I’m the end of the line with the frames we make, so I go through the job sheets and look at the frames and try to see anything that could be a problem – be it with the matting, fillet size, frame finish, the stain, the measurements (we measure to the 1/32”). Paying attention to the hundreds of little problems – that’s a challenge.

What do you like best about working at Bark?

Seeing the artwork! And playing the shop radio. I get to choose what we listen to. I play the livestream of WMBR 88.1 FM, the community station for MIT back in Boston. They have a great daily show called “Lost and Found,” which features rare songs from the 50s, 60s, and 70s. But they also have heavy metal shows, jazz, western music. It’s a really well-curated station.

Ryan putting adhesive tape on fillets

Name a particularly memorable framing job you worked on (if we can mention it).

We’ve framed works for Gregory Crewdson in the past. We made metal frames for an exhibition of his large-scale photographs taken in and around Pittsfield, MA, a while back. I grew up around that area – and would go to the big book sale in Pittsfield for work – and just think he does a great job of capturing the post-industrial depression and other-worldliness of Western New England.

What does being an employee owner mean to you?

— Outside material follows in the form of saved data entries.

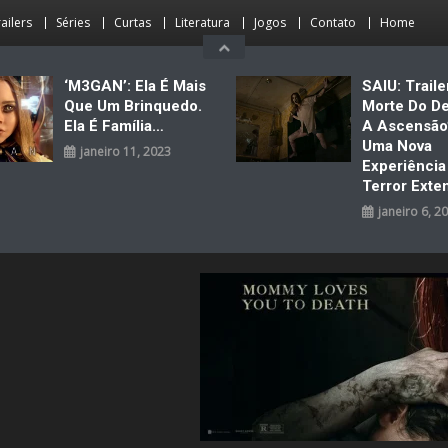
ailers
Séries
Curtas
Literatura
Jogos
Contato
Home
‘M3GAN’: Ela É Mais
SAIU: Traile
Que Um Brinquedo.
Morte Do D
Ela É Família…
A Ascensão
Uma Nova
janeiro 11, 2023
Experiênci
Terror Exte
janeiro 6, 2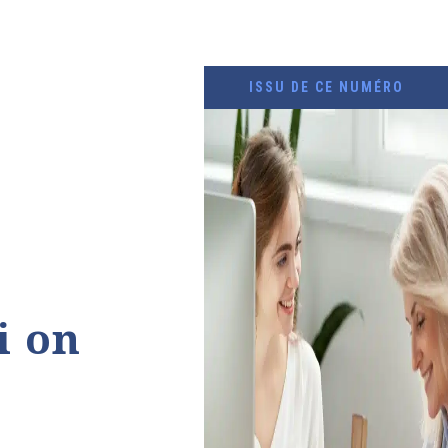
ISSU DE CE NUMÉRO
i on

In my most romantic imagination, it’s a big middle finger to The Machine.

Any outside hobbies/interests you have when you’re not making frames?

I do a lot of community work. I also go to school at night for Urban Geography and Urban Theory. I used to do tech for black-box, basement theater shows before the pandemic, and would occasionally write some stuff too.

How has your COVID/quarantine experience been? Any shift in priorities?

I’ve been helping out at food drives, with housing advocacy, a corner bookstand, and a compost site in Sunnyside. We actually collect sawdust from the woodshop upstairs for mulching on the weekends.

Are you an artist?

That’s not for me to say.

Do you have a website or link for us to follow?

I have a Newsletter I put out called “Lunchtime or the Dialectics Fail Me” – it’s about urban growth and production in post-industrial cities. You can subscribe to it by e-mailing me at

Thank you, Ryan!

Ryan Douglass helps to salt the sideaalk outside Bark Frameworks during a 2016 snow storm.